Paul Chambers, 26, tapped out the comment to amuse friends because his planned trip to Ireland was under threat due to heavy snow at Robin Hood Airport in Doncaster.
‘C**p! Robin Hood Airport is closed,’ he tweeted. ‘You’ve got a week and a bit to get your s*** together, otherwise I’m blowing the airport sky high!!’.
Paul Chambers made the comment on January 6 after snowfall threatened to delay his plans to travel to Ireland
But a week later, police arrived at the finance superviser’s office to arrest him under the Terrorism Act – after an apparent anonymous tip-off.
‘My first thought upon hearing it was the police was that perhaps a member of my family had been in an accident,’ he said.
‘They said I was being arrested under the Terrorism Act and produced a piece of paper. It was a print-out of my Twitter page. That was when it dawned on me.
"I had to explain Twitter to them in its entirety because they'd never heard of it.
'Then they asked all about my home life, and how work was going, and other personal things,' he said.
'The lead investigator kept asking, "Do you understand why this is happening?" and saying, "It is the world we live in".
'I would never have thought, in a thousand years, that any of this would have happened because of a Twitter post.
'I'm the most mild-mannered guy you could imagine.'
Robin Hood Airport Doncaster: Mr Chambers complained on Twitter when it was closed by snow
Mr Chambers, from Doncaster, faces prosecution for conspiracy to create a bomb hoax and is also banned from Robin Hood Airport (picture) for life.
He has been released on bail but detectives confiscated his iPhone, laptop and home computer.
He said: ‘My advice to anyone using social networking sites is to be very careful what you say, we are living in a sensitive world and anything risque you post could be taken in the wrong way.’
Civil liberties campaigner Tessa Mayes said: 'Making jokes about terrorism is considered a thought crime, mistakenly seen as a real act of harm or intention to commit harm.

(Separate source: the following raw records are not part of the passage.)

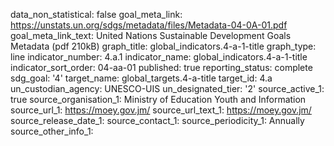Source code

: data_non_statistical: false
goal_meta_link: https://unstats.un.org/sdgs/metadata/files/Metadata-04-0A-01.pdf
goal_meta_link_text: United Nations Sustainable Development Goals Metadata (pdf 210kB)
graph_title: global_indicators.4-a-1-title
graph_type: line
indicator_number: 4.a.1
indicator_name: global_indicators.4-a-1-title
indicator_sort_order: 04-aa-01
published: true
reporting_status: complete
sdg_goal: '4'
target_name: global_targets.4-a-title
target_id: 4.a
un_custodian_agency: UNESCO-UIS
un_designated_tier: '2'
source_active_1: true
source_organisation_1: Ministry of Education Youth and Information
source_url_1: https://moey.gov.jm/
source_url_text_1: https://moey.gov.jm/
source_release_date_1: 
source_contact_1: 
source_periodicity_1: Annually
source_other_info_1:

'The police's actions seem laughable and suggest desperation in their efforts to combat terrorism, yet they have serious repercussions for all of us. In a democracy, our right to say what we please to each other should be non-negotiable, even on Twitter.'
A spokesman for South Yorkshire Police said: 'A male was arrested on 13 January for comments made on a social networking site. He has been bailed pending further investigations.'
Mr Chambers is thought to be the first person in this country to have been arrested for comments on Twitter, although cases have been reported in the United States.
He never made it to Ireland but his popularity on the social networking site has soared – with his collection of ‘followers’ ballooning since his arrest came to light.